TO DO |
Every line below that carries the word "lines" needs to be copied.

Stored data entries

——————————

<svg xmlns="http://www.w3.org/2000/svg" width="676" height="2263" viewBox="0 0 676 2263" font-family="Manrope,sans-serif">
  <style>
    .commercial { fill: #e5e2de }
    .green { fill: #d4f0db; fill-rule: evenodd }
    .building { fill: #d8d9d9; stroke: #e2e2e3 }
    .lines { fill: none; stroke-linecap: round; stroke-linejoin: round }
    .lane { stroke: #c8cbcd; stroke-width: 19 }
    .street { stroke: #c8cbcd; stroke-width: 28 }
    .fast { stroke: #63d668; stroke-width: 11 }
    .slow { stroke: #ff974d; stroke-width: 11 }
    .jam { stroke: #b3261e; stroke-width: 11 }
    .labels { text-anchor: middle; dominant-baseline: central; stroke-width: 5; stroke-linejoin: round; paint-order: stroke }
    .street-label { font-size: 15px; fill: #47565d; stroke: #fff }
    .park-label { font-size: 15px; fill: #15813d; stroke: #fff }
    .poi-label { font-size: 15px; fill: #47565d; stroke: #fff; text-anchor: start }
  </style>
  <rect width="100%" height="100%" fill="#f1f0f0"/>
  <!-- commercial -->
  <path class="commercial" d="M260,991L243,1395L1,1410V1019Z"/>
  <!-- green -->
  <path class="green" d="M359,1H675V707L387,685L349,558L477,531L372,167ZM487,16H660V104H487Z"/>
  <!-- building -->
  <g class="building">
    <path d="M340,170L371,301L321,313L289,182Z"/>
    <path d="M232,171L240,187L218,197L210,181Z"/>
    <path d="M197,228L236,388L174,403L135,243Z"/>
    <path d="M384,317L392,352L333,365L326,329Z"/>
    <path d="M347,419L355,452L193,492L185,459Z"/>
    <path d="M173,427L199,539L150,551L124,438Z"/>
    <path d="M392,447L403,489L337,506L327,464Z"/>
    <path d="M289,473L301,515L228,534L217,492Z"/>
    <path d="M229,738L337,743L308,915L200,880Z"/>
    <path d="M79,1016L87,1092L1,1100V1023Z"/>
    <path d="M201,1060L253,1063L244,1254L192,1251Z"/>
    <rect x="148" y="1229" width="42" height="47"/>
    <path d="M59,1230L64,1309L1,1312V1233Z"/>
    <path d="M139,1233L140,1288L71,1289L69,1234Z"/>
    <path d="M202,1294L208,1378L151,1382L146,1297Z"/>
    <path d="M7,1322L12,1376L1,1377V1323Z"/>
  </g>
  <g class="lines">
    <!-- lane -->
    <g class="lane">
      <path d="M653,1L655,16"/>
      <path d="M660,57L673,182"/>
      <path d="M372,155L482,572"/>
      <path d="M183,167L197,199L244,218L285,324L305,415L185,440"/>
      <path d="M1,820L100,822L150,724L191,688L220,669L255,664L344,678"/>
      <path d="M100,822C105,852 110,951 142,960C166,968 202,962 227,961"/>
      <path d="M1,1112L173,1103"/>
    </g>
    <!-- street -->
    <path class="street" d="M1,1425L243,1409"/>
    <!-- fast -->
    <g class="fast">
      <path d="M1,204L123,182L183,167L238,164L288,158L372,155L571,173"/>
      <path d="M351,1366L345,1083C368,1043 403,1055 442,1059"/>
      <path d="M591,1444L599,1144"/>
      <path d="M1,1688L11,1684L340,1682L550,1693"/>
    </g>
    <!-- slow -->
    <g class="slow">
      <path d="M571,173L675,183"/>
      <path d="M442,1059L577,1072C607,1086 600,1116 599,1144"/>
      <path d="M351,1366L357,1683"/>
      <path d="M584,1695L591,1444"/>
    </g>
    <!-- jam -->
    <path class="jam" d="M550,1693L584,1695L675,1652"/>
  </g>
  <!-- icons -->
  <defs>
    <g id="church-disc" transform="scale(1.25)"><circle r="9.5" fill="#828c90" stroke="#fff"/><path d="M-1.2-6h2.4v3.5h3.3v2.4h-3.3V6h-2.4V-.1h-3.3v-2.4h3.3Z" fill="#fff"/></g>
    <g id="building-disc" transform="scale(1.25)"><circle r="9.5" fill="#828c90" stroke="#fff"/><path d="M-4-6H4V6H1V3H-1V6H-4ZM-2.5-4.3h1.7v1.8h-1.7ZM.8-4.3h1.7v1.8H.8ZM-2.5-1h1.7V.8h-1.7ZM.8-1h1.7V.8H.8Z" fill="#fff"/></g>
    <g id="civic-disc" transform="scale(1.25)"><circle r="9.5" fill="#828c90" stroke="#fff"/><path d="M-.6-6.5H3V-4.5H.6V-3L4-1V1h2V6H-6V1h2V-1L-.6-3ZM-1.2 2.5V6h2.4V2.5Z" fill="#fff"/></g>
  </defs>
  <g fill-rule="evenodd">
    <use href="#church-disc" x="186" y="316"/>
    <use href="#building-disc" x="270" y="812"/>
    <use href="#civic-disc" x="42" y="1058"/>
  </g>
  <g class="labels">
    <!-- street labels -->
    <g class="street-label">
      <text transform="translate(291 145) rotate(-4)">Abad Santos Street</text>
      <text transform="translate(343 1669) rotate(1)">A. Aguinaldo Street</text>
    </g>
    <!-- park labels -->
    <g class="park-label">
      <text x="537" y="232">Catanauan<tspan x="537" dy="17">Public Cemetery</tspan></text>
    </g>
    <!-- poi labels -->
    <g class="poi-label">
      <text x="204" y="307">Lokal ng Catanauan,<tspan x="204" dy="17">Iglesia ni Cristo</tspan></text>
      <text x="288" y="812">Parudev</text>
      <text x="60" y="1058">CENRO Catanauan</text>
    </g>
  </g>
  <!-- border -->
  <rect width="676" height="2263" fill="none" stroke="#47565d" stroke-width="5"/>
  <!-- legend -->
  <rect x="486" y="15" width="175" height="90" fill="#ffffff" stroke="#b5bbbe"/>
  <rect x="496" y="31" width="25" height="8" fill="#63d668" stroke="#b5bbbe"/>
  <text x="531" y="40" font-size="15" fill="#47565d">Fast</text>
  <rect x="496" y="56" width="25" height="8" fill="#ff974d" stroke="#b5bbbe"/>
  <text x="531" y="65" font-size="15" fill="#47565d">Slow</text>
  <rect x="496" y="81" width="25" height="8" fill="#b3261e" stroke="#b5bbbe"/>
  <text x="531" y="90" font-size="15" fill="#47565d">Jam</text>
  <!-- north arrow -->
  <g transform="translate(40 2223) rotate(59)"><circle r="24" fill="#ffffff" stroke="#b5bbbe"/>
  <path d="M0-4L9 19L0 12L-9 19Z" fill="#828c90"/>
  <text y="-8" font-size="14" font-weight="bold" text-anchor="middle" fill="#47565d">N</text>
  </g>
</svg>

——————————

SOLVED PROBLEM |
    .lines { fill: none; stroke-linecap: round; stroke-linejoin: round }
  <g class="lines">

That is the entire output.